From Logan Airport, free buses stop at all terminals and take you right to the Blue Line Airport T station. The "Silver Line" has buses that pick up at the terminal and ride downtown on a track. The fare for each is $2 per trip, which will get you virtually everywhere in Boston.
Electronic Fare Vending Machines can be found at nearly all subway stations. Vending machines allow you to get around using either a paper CharlieTicket, which the machine will dispense, or a plastic CharlieCard, which you can obtain at local stores, through the MBTA's website, or at a select few T stations. The CharlieCard offers discount fares that are not available to users of the CharlieTicket
Taxi stands are by the arrivals level at each terminal, managed by airport personnel. Service is prompt most hours, unless several large flights have arrived at the same time. Pending traffic and route, it will take approximately 15 minutes to arrive downtown and can cost about $35.

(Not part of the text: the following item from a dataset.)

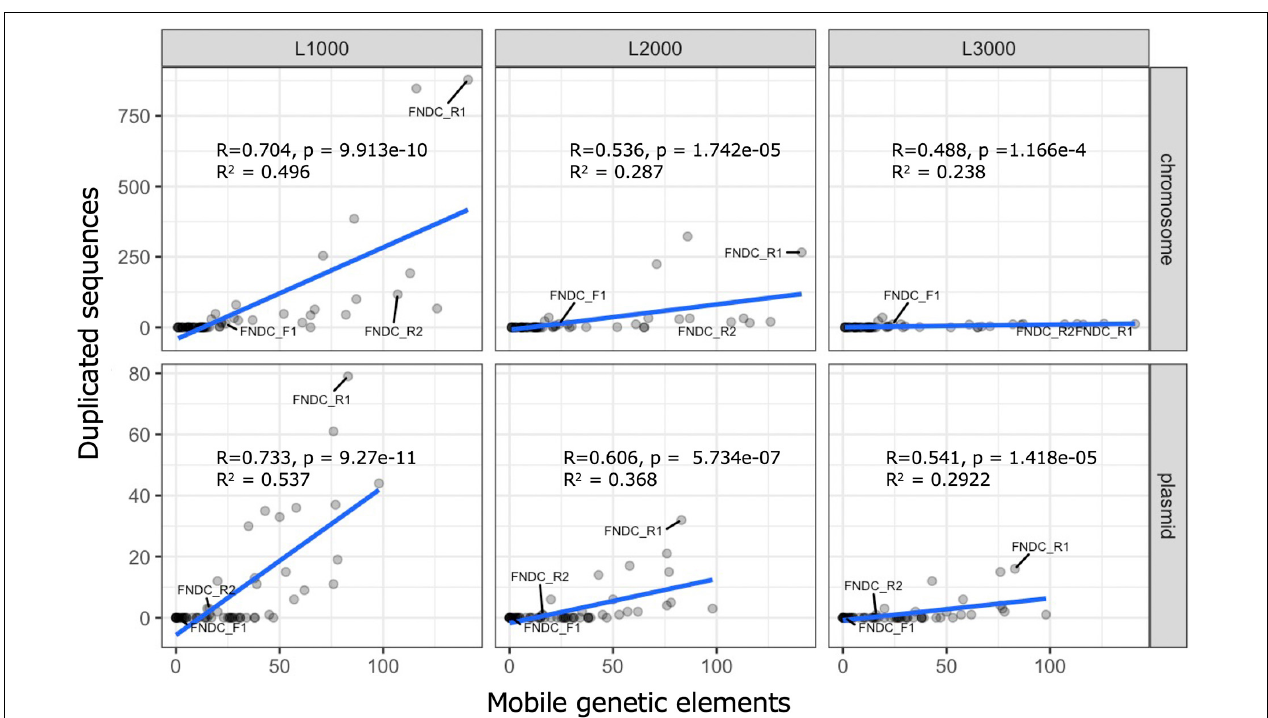
FIGURE 8 | Scatter plots for duplicated sequences and mobile genetic elements. These scatter plots show results of correlation and regression analysis of the number of duplicated sequences and mobile genetic elements in the genome. Correlation analysis and regression analysis were performed with functions implemented in R. The top and bottom rows, respectively, present results for chromosomes and plasmids. Columns L1000, L2000, and L3000, respectively, correspond to the conditions that set 1,000, 2,000, and 3,000 bp as the minimum length threshold during the duplicate sequence search. The line written in blue is the regression line. R , p , and R 2 , respectively, denote the correlation coefficient, the p -value of the uncorrelation test, and the multiple correlation coefficient.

Check your hotel’s shuttle service because many area hotels offer free shuttle service from the airport.
There are several car rentals agencies operating out of Logan, but car rental is not recommended if you plan to spend your time in downtown Boston. Instead, opt for the efficient and inexpensive public transit, walk or take a cab. If there are some specific things outside the city that you want to see or visit, you may consider renting a car to get there, although just about every notable attraction can be accessed via some form of public transit
Boston is a compact city and easy to get around by public transportation, on foot, tour bus or taxi.
Once you're in town, Bostonians' best advice is to get a map, good walking shoes and start walking. Boston is a small city and all of the main tourist attractions are within walking distance of one another. Distances are so short between destinations within central Boston that it is often faster to walk than to take public transportation (the T).

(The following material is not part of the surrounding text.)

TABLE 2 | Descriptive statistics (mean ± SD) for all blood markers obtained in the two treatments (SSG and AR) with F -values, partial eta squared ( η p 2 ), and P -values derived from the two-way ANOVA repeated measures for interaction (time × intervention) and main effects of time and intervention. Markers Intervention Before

“The T” is an excellent way to get from central Boston to destinations in surrounding cities and neighborhoods. For example, the best route to the Museum of Fine Arts is the E branch of the Green Line. The T's Red Line is the best way to get to the attractions of Cambridge, such as Harvard, Harvard Square and MIT. A good way to see these places is to use the T for the longer hauls, then plan walks between destinations in the same general area, such as Harvard University, the Harvard museums and the shopping, dining, and people-watching mecca of Harvard Square. You can even get to the beach on the Blue Line.
A ride on the bus is $1.50 with a CharlieTicket or $1.25 with a CharlieCard. If you’re using a CharlieCard, there is a free transfer from the T to local bus routes and a discounted subway fare (45 cents) when going from the bus to the T. The CharlieCard is a plastic, reloadable card for transportation. For more information on how both the CharlieCard and a CharlieTicket work, check out MBTA’s official site.

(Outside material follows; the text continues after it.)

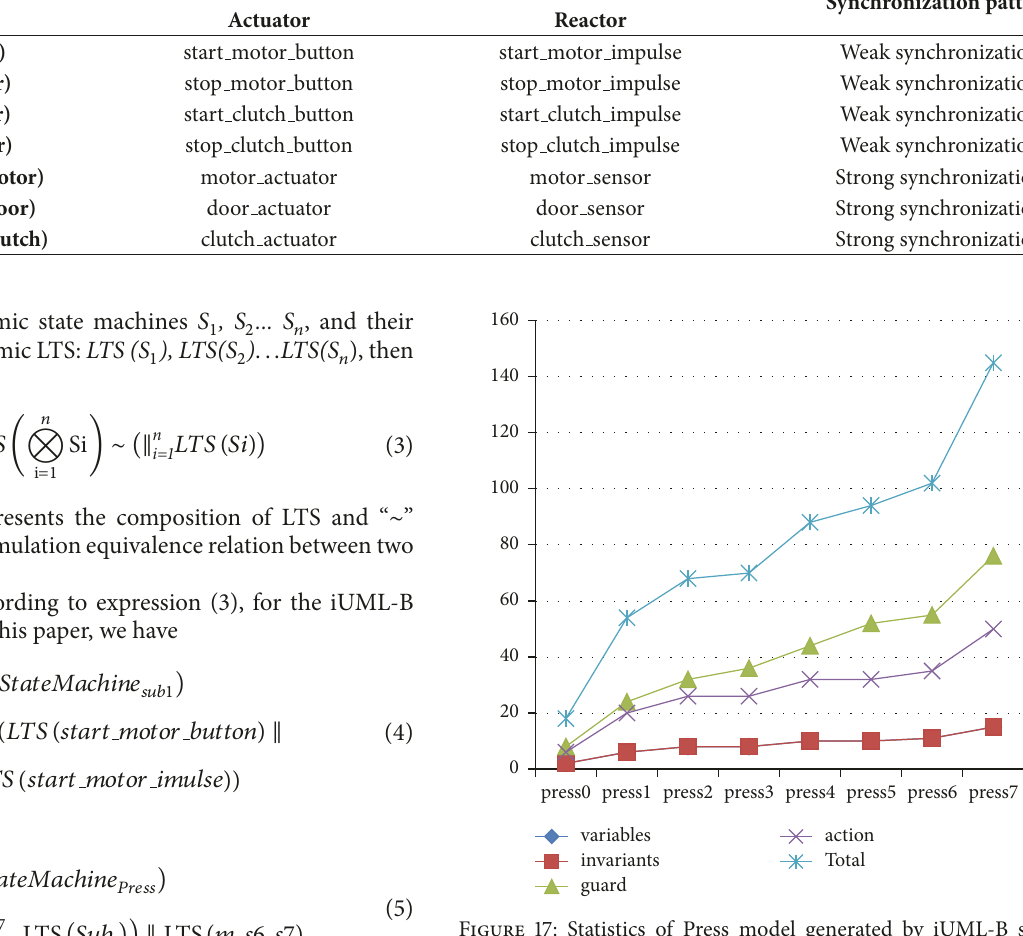
Figure 17: Statistics of Press model generated by iUML-B state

Try one of the commercial sightseeing tour buses. They stop at, or near, most of the hotels. For a fee starting at $30, you can ride around the city, getting a feel for the layout and those areas you would like to explore. Simply hop off at one of the stops and put those walking shoes to work. Reboard at any stop and continue. You control where you spend your time and the amount of walking you want to do, while still benefiting from a driver’s humorous overview of the city.
One of the popular tours is the Duck Tour, where you can see the city by land and water in amphibious vehicles, the drivers will always give you a chuckle, most with their distinctive Boston accent. From there you have an idea of the places you want to visit. Duck Tours depart from Huntington Avenue by the Copley Place Mall, and the Science Museum. The cost is approximately $35.
Lastly, there are always taxis around town particularly in the tourist areas, by hotels, and popular tourist venues such as Fenway Park and TD Garden. Just raise your arm to flag the taxi to stop. Fare will be more expensive than public transportation, approximately $2 per mile. Enter your destination into TaxiFareFinder to calculate the estimated cost.